I played a show at the restaurant once. It was about 15 years ago, and it was an old neighborhood dive bar at the time, the type that does half-priced wing nights and throws in a pitcher of cheap domestic for the trouble. The guy who ran the shows there would insist on opening for every band on the weekend with his uninteresting organ trio. I remember thinking he was so old and corny at the time, but he’s probably not that much older and cornier than I am now. We’d go up there on the tiny stage, bands like mine, and yell about our petty calamities, while the locals perched motionlessly like gargoyles on their favored stools, unmoved by our insistence that the world was ending in a minor key.

A few years later, I moved into a house just up the street. My roommates and I painted the walls a disgusting junkie pink, and would play video games and sneak into each other’s rooms when the others were out, looking for any leftover drugs from the night before. A dog named Nietzsche peppered the gravel yard with shit that no one bothered to clean up and it hardened into a minefield of fossilized turds as the seasons changed.

I don’t remember how much we paid to live there at the time, though it was certainly enough to get by on a scumbag’s salary. But there’s no way any of us now, even with actual adult lives and careers, could afford to live there anymore. Everything on that street, everything on every street it touches, is well beyond the reach of anyone but the wealthiest at this point, with two-bedroom spots selling for millions of dollars. That’s in part because Harvard is so close, but also because everywhere around here there’s a Harvard of some kind or another—an idea of borrowed prosperity by proxy—just up the street. It’s a place people want to come to. Aspirational.

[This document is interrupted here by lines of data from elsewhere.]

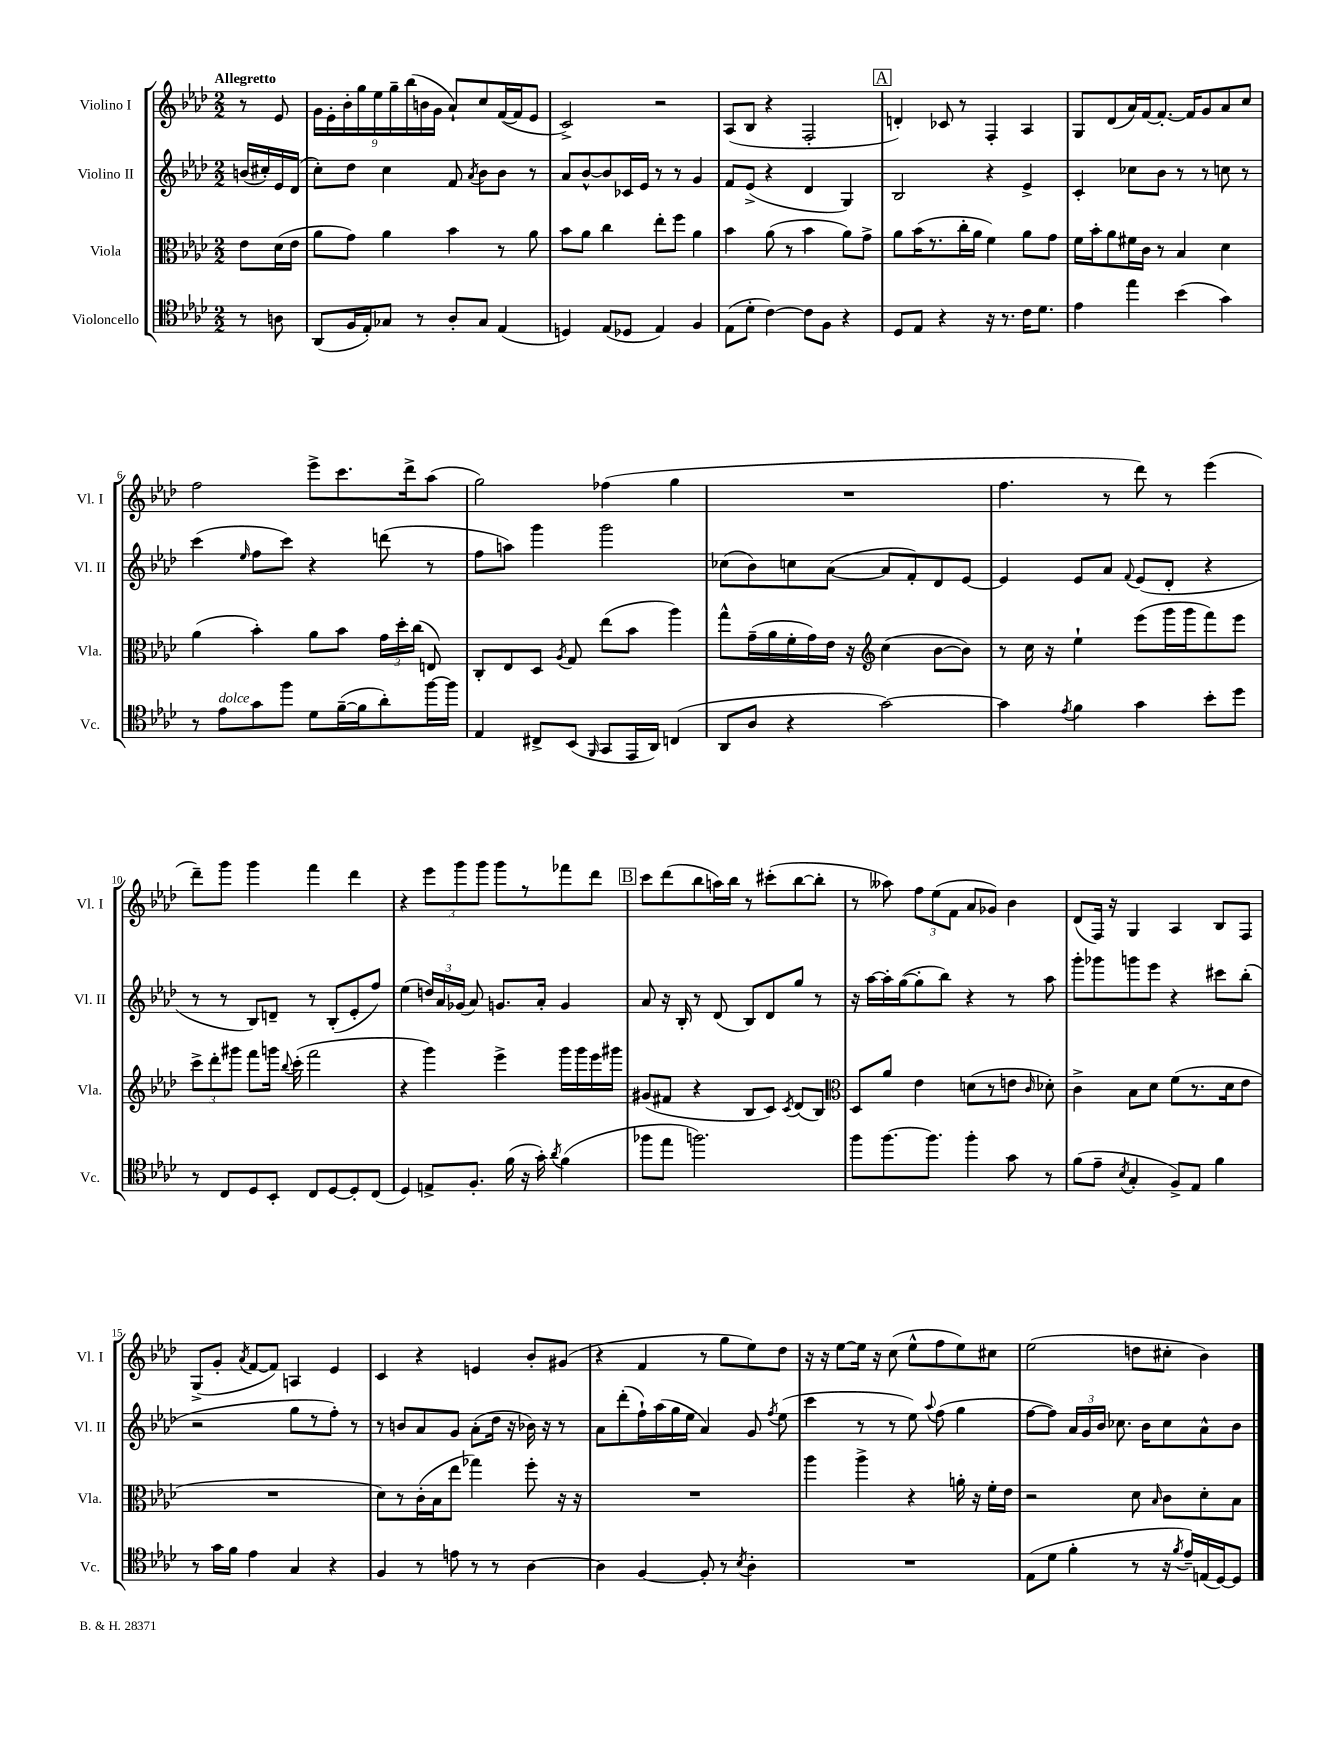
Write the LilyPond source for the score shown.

<<
\new StaffGroup <<
\new Staff = "s0" \with { instrumentName = "Violino I" shortInstrumentName = "Vl. I" } {
    \clef treble \key aes \major \numericTimeSignature \time 2/2 \partial 4 \tempo "Allegretto"
    \autoBeamOff r8 ees'8 |
    \tuplet 9/8 { g'16[ ees'16-. bes'16-. g''16 ees''16 g''16-- bes''16( b'16 g'16] } aes'8[-!) c''8 f'16~( f'16 ees'8] |
    c'2->) r2 |
    aes8[( bes8] r4 f2-. |
    \mark \markup { \box "A" } d'4-.) ces'8 r8 f4-. aes4 |
    g8[ des'8( aes'16) f'16~ f'8.]~-. f'16[ g'8 aes'8 c''8] |
    f''2 ees'''8[-> c'''8. des'''16-> aes''8]( |
    g''2) fes''4( g''4 |
    R1 |
    f''4. r8 des'''8) r8 ees'''4( |
    des'''8[--) g'''8] g'''4 f'''4 des'''4 |
    r4 \tuplet 3/2 { ees'''8[ g'''8 g'''8] } g'''8[ r8 fes'''8 des'''8] |
    \mark \markup { \box "B" } c'''8[ des'''8( bes''8 a''16) bes''16] r8 cis'''8[-.( bes''8~ bes''8]-. |
    r8 aeses''8) \tuplet 3/2 { f''8[ ees''8( f'8] } aes'8[ ges'8]) bes'4 |
    des'8[( f16]) r16 g4 aes4 bes8[ f8] |
    g8[->( g'8]-. \acciaccatura { aes'8 } f'8[~ f'8]) a4 ees'4 |
    c'4 r4 e'4 bes'8[-. gis'8]( |
    r4 f'4 r8 g''8[ ees''8) des''8] |
    r16 r16 ees''8[~ ees''16] r16 c''8( ees''8[-^ f''8 ees''8) cis''8] |
    ees''2( d''8[ cis''8]-. bes'4) \bar "|." |
}
\new Staff = "s1" \with { instrumentName = "Violino II" shortInstrumentName = "Vl. II" } {
    \clef treble \key aes \major \numericTimeSignature \time 2/2 \partial 4
    \autoBeamOff b'16[( cis''16-.) ees'16 des'16]( |
    c''8[-.) des''8] c''4 f'8 \acciaccatura { aes'8 } bes'8[ bes'8] r8 |
    aes'8[ bes'8~-^ bes'8 ces'16 ees'16] r8 r8 g'4 |
    f'8[ ees'8]->( r4 des'4 g4) |
    \mark \markup { \box "A" } bes2 r4 ees'4-> |
    c'4-. ces''8[ bes'8] r8 r8 c''8 r8 |
    c'''4( \grace { ees''16 } f''8[ c'''8]) r4 d'''8( r8 |
    f''8[ a''8]) g'''4 g'''2 |
    ces''8[( bes'8) c''8 aes'8]~( aes'8[ f'8-.) des'8 ees'8]~ |
    ees'4 ees'8[ aes'8] \appoggiatura { f'8 } ees'8[( des'8]-. r4 |
    r8 r8 bes8[) d'8]-- r8 bes8[-.( ees'8-. f''8]) |
    ees''4( \tuplet 3/2 { d''16[) aes'16 ges'16]( } aes'8) g'8.[ aes'16]-. g'4 |
    \mark \markup { \box "B" } aes'8 r16 bes16-. r8 des'8( bes8[) des'8 g''8] r8 |
    r16 aes''16[~ aes''16-. g''16~( g''8-. bes''8]) r4 r8 aes''8 |
    g'''8[-. ges'''8 g'''8 ees'''8] r4 cis'''8[ bes''8]-.( |
    r2 g''8[ r8 f''8]-.) r8 |
    r8 b'8[ aes'8 g'8] aes'8[-.( des''16] r16 bes'16) r16 r8 |
    aes'8[ des'''8-.( f''16-!) aes''16( g''16 ees''16] aes'4) g'8 \acciaccatura { f''8 } ees''8( |
    c'''4 r8 r8 ees''8) \appoggiatura { aes''8 } f''8( g''4 |
    f''8[~ f''8]) \tuplet 3/2 { aes'16[ g'16 bes'16] } ces''8. bes'16[ ces''8 aes'8-^ bes'8] \bar "|." |
}
\new Staff = "s2" \with { instrumentName = "Viola" shortInstrumentName = "Vla." } {
    \clef alto \key aes \major \numericTimeSignature \time 2/2 \partial 4
    \autoBeamOff ees'8[ des'16( ees'16] |
    aes'8[ g'8]) aes'4 bes'4 r8 aes'8 |
    bes'8[ aes'8] c''4 ees''8[-. f''8] aes'4 |
    bes'4 aes'8( r8 bes'4 aes'8[) g'8]-> |
    \mark \markup { \box "A" } aes'8[ bes'16( r8. c''16-. aes'16] f'4) aes'8[ g'8] |
    f'16[ bes'16-. aes'8 fis'16 c'16] r8 bes4 des'4 |
    aes'4( bes'4-.) aes'8[ bes'8] \tuplet 3/2 { g'16[ des''16-. c''16]( } e8) |
    c8[-. ees8 des8] \acciaccatura { aes8 } g8 ees''8[( bes'8] aes''4) |
    g''8[-^ g'16--( aes'16 f'16-. g'16) ees'16] r16 \clef treble c''4( bes'8[~ bes'8]) |
    r8 c''16 r16 ees''4-! ees'''8[( g'''16 g'''16 f'''8) ees'''8] |
    \tuplet 3/2 { c'''8[-> des'''8-. gis'''8] } f'''8[ g'''16] \appoggiatura { bes''8 } c'''16-.( f'''2 |
    r4 g'''4) ees'''4-> g'''16[ g'''16 ees'''16 gis'''16] |
    \mark \markup { \box "B" } gis'8[( fis'8] r4 bes8[ c'8]) \acciaccatura { c'8 } des'8[( bes8]) |
    \clef alto des8[ aes'8] ees'4 d'8[( r8 e'8] \grace { c'16 } des'8-.) |
    c'4-> bes8[ des'8] f'8[( r8. des'16 ees'8] |
    R1 |
    des'8[) r8 c'16-.( bes16 ees''8] ges''4) f''8-. r16 r16 |
    R1 |
    aes''4 aes''4-> r4 a'16-. r16 f'16[-. ees'16] |
    r2 des'8 \grace { bes16 } c'8[ des'8-. bes8] \bar "|." |
}
\new Staff = "s3" \with { instrumentName = "Violoncello" shortInstrumentName = "Vc." } {
    \clef tenor \key aes \major \numericTimeSignature \time 2/2 \partial 4
    \autoBeamOff r8 a8 |
    aes,8[( f16 ees16-.) ges8] r8 aes8[-. ges8] ees4( |
    d4) ees8[( des8] ees4) f4 |
    ees8[( des'8]-. c'4~) c'8[ f8] r4 |
    \mark \markup { \box "A" } des8[ ees8] r4 r16 r8. c'16[ des'8.] |
    ees'4 ees''4 bes'4( g'4) |
    r8 ees'8[^\markup { \italic "dolce" } g'8 f''8] des'8[ f'16~--( f'16 aes'8-.) f''16~ f''16] |
    ees4 cis8[-> bes,8]( \grace { f,16 } g,8[ ees,16 aes,16]) c4( |
    aes,8[ aes8] r4 g'2~) |
    g'4 \acciaccatura { ees'8 } f'4 g'4 bes'8[-. des''8] |
    r8 c8[ des8 bes,8]-. c8[ des8~ des8-. c8]( |
    des4) e8[-> f8.]-. f'16( r16 g'16-.) \acciaccatura { aes'8 } f'4( |
    \mark \markup { \box "B" } fes''8[ ees''8] f''2.) |
    f''8[ f''8.~ f''8.] f''4-. g'8 r8 |
    f'8[( ees'8]-- \acciaccatura { bes8 } g4-. f8[->) ees8] f'4 |
    r8 g'16[ f'16] ees'4 g4 r4 |
    f4 r8 e'8 r8 r8 aes4~ |
    aes4 f4~ f8-. r8 \acciaccatura { bes8 } aes4-. |
    R1 |
    ees8[( des'8] f'4-. r8 r16 \acciaccatura { f'8 } ees'16[--) e16( des16~) des8] \bar "|." |
}
>>
>>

Even in nearby Somerville, formerly a rough and tumble city dense with triple deckers, and still a sanctuary city, home to some of the so-called “animals” the president is so quick to throw into the rhetorical—and actual—trash, there’s no place for people like we used to be. I pass by the apartment every so often, and it looks much the same as it always did, perhaps with a new coat of paint, and a lot fewer dog turds than before. But it’s the same thing it always was. Its nature has not substantially changed, it’s just more expensive than it used to be. Someone told us all that it was nice here. Nicer than somewhere else where it was much worse. Then we all believed it. We’re suckers for that sort of garbage.